Work item> Could you retype all of the entries exactly, without their pictures?

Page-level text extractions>
------------

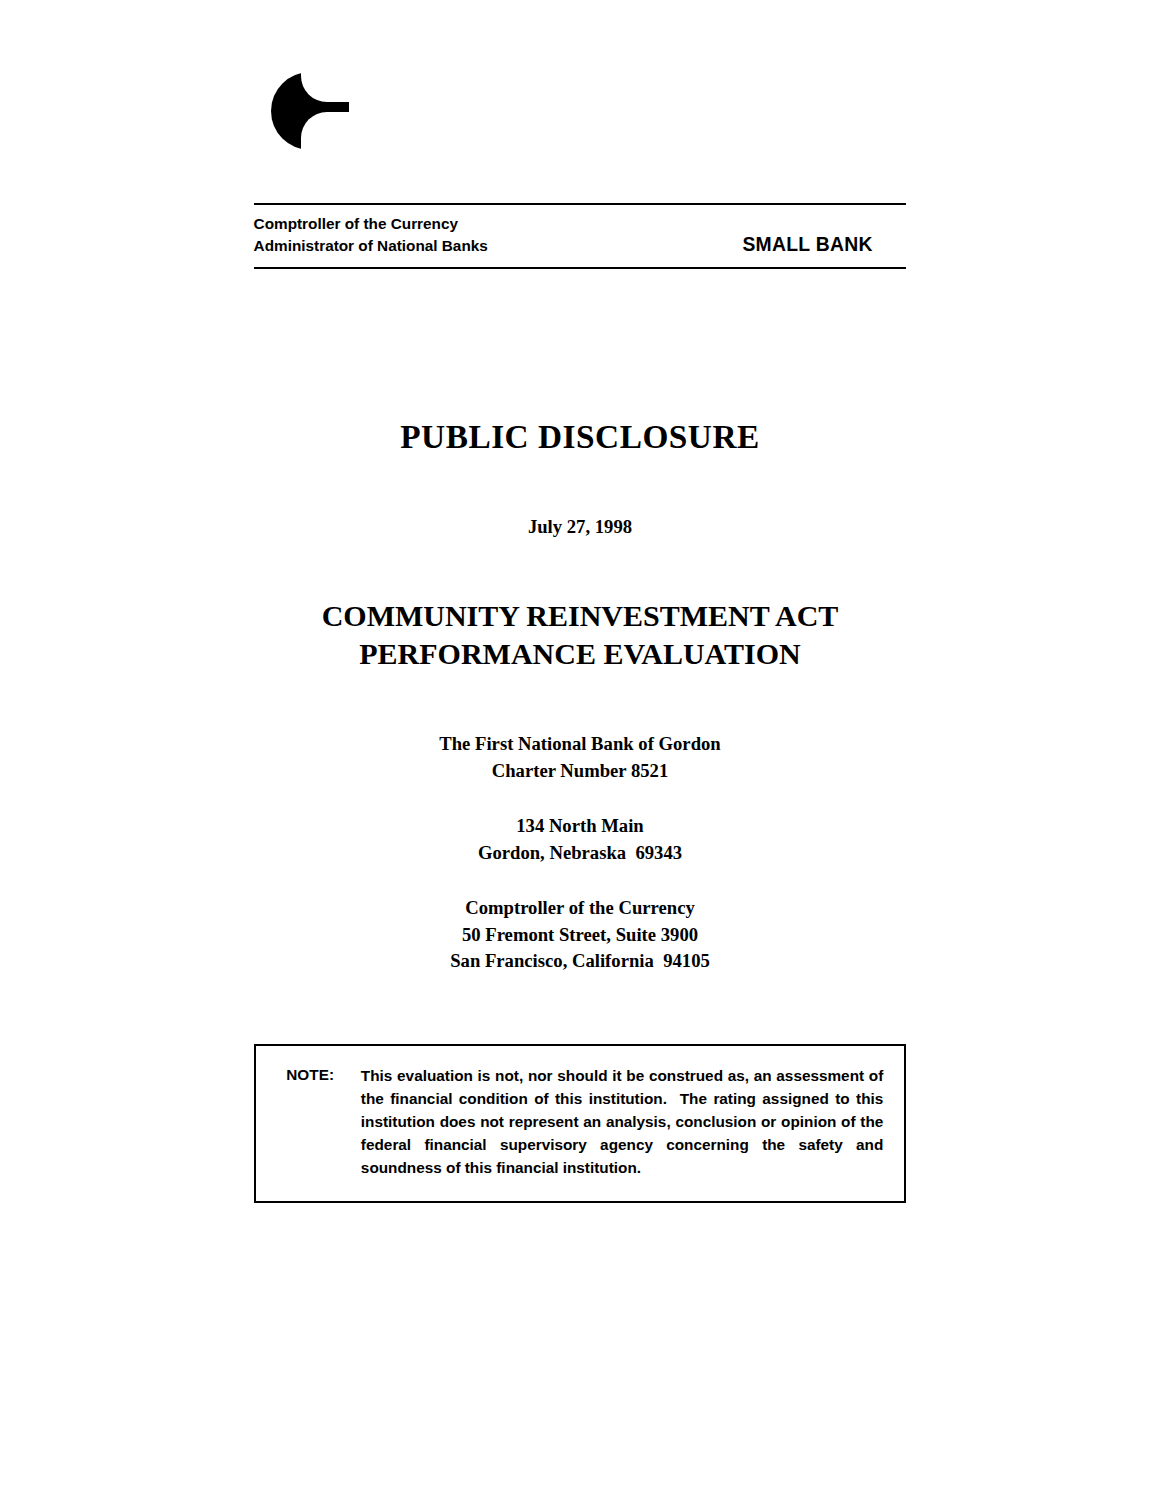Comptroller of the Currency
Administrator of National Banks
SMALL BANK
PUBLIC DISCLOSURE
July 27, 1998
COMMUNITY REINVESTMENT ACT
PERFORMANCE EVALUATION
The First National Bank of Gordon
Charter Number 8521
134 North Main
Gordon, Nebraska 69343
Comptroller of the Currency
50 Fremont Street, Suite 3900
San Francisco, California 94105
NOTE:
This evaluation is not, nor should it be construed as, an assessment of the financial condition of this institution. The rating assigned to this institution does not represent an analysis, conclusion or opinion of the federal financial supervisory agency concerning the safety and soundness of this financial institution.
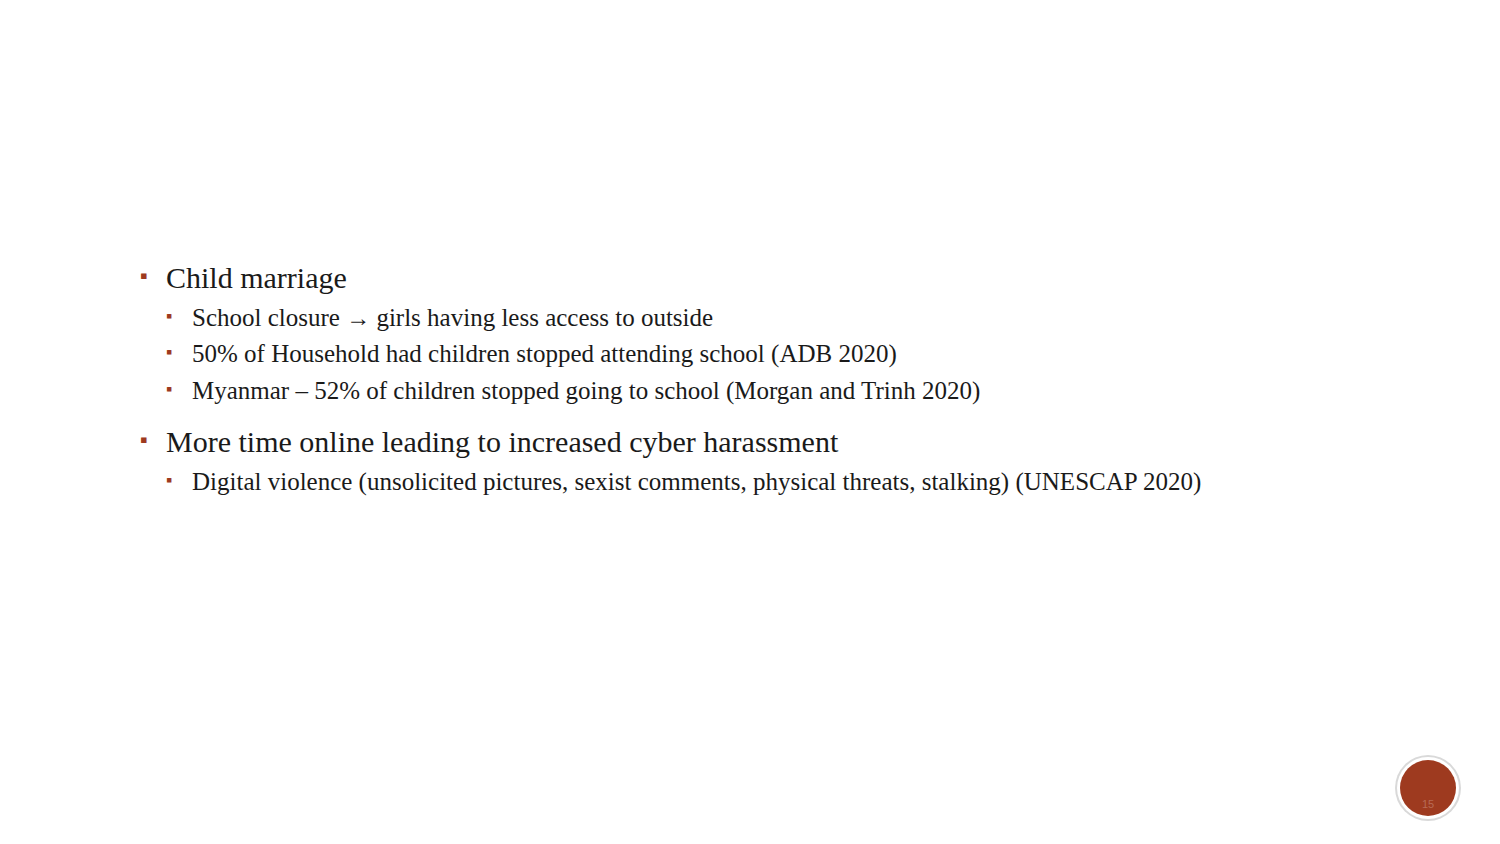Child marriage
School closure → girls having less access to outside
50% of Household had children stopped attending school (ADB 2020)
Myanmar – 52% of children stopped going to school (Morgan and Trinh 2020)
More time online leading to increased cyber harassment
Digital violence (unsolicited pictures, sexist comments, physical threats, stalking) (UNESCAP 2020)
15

------------

Answer section>
Comptroller of the Currency
Administrator of National Banks
SMALL BANK
PUBLIC DISCLOSURE
July 27, 1998
COMMUNITY REINVESTMENT ACT
PERFORMANCE EVALUATION
The First National Bank of Gordon
Charter Number 8521
134 North Main
Gordon, Nebraska 69343
Comptroller of the Currency
50 Fremont Street, Suite 3900
San Francisco, California 94105
NOTE:
This evaluation is not, nor should it be construed as, an assessment of the financial condition of this institution. The rating assigned to this institution does not represent an analysis, conclusion or opinion of the federal financial supervisory agency concerning the safety and soundness of this financial institution.
Child marriage
School closure → girls having less access to outside
50% of Household had children stopped attending school (ADB 2020)
Myanmar – 52% of children stopped going to school (Morgan and Trinh 2020)
More time online leading to increased cyber harassment
Digital violence (unsolicited pictures, sexist comments, physical threats, stalking) (UNESCAP 2020)
15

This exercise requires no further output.